Portrait image for Kareem Haggag

Kareem Haggag

Assistant Professor of Behavioral Economics
Areas of Expertise:
  • Applied Microeconomics
  • Behavioral Economics
  • Political Economy
About
 

Applied microeconomist Kareem Haggag studies topics at the intersections of economics, political science and psychology. His research attempts to understand the roots and consequences of biases in the contexts of consumer choice, finance, education, voting and labor markets.

Haggag came to his field through a combined interest in understanding how people make decisions and in how to use those insights to mitigate inequities across society. “I realized that a Ph.D. in economics was flexible enough to study causal questions across a range of human experiences,” he says. “Rapid growth in the types of newly available data — ranging from smartphone-generated GPS records to large-scale voter files — has allowed us to bring insights to age-old topics in economics, psychology and political science using modern econometric tools.”

He has most recently explored the effects of school racial diversity on political identity. He and his fellow researchers studied the dramatic changes in schools’ racial composition that resulted from a large North Carolina school district’s busing policy reforms. They produced causal evidence of the link between partisanship and childhood circumstances, concluding that exposure to diversity at school could directly influence a child’s political preferences later in life. “Our study suggests that school environments play an important role in determining long-run political behavior, and adds to a growing literature re-examining the ‘contact hypothesis’ outside the laboratory,” says Haggag.

Haggag joined the UCLA Anderson School of Management faculty in 2021. He previously served on the faculty of Carnegie Mellon University and was a postdoctoral fellow with the Financial Inclusion Program at Yale University/Innovations for Poverty Action. His publications have been widely cited by press and media such as the Washington Post, The New York Times, Scientific American and NPR’s Morning Edition. He is a Faculty Research Fellow at the National Bureau of Economic Research.

* * * *

__Stated problem__
Update the faculty profile from "Assistant Professor of" up to and including "and labor markets.", putting "Labor Economics" in place of "Political Economy".

Entries taken from a collection
* * * *

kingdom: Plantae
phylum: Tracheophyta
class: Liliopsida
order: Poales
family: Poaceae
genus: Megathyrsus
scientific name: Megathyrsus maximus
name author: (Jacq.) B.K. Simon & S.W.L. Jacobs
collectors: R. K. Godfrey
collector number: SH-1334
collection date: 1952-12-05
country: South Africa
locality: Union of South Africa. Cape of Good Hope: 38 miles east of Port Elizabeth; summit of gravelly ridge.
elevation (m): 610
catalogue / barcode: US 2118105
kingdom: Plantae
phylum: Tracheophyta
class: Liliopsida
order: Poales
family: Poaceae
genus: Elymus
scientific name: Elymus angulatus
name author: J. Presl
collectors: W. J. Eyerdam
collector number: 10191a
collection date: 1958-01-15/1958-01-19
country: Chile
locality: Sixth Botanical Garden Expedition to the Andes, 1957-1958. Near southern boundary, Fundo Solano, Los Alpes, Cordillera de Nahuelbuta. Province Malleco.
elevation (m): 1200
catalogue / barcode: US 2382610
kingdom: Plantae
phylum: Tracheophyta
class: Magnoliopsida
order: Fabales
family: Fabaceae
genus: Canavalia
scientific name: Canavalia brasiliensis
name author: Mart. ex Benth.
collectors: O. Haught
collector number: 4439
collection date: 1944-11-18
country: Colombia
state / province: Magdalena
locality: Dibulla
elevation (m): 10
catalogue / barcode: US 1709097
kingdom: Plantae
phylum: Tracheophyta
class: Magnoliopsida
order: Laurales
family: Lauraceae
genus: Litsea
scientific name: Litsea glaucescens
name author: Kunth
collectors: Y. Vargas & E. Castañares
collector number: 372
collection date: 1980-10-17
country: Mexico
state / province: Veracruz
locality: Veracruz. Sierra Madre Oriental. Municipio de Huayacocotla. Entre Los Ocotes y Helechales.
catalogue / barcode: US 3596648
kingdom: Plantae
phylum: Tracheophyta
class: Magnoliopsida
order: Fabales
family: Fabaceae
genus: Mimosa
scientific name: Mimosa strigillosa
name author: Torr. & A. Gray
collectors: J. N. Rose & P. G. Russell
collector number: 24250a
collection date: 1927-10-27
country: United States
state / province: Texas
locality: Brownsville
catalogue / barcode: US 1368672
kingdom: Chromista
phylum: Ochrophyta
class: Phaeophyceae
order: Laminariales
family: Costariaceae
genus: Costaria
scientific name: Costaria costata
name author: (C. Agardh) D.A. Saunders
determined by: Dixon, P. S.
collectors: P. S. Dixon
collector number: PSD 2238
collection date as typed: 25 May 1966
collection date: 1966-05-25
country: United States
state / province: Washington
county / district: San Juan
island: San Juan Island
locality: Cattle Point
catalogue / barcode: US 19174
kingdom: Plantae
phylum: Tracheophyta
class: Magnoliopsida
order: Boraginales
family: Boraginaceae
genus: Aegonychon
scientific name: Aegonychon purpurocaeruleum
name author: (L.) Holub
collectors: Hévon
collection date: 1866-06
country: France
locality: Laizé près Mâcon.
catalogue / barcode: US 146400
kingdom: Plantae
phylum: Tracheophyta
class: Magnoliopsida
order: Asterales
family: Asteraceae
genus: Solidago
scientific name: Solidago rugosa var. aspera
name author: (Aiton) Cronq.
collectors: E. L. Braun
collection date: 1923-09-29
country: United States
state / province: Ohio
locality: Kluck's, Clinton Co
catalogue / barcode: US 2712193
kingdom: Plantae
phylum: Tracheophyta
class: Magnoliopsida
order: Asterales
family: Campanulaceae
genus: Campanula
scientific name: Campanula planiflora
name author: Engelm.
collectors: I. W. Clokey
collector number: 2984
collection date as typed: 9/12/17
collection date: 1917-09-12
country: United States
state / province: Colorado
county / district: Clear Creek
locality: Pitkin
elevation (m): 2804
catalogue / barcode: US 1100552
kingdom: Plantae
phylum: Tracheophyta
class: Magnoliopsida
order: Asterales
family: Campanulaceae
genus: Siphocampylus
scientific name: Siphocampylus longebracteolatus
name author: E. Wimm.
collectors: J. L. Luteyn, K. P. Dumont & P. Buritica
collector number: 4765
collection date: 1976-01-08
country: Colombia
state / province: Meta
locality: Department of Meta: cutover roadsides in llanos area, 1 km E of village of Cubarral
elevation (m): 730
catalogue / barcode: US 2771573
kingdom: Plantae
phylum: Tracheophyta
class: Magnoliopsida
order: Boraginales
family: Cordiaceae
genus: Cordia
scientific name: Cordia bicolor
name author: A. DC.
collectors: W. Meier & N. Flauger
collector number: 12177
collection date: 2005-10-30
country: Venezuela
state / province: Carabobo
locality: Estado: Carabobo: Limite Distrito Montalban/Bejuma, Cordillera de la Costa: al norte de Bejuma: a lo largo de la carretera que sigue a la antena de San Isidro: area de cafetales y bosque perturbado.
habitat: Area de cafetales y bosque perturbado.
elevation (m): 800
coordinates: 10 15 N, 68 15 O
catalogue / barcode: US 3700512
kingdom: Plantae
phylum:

* * * *

__Written solution__
Assistant Professor of Behavioral Economics
Areas of Expertise:
  • Applied Microeconomics
  • Behavioral Economics
  • Labor Economics
About
 

Applied microeconomist Kareem Haggag studies topics at the intersections of economics, political science and psychology. His research attempts to understand the roots and consequences of biases in the contexts of consumer choice, finance, education, voting and labor markets.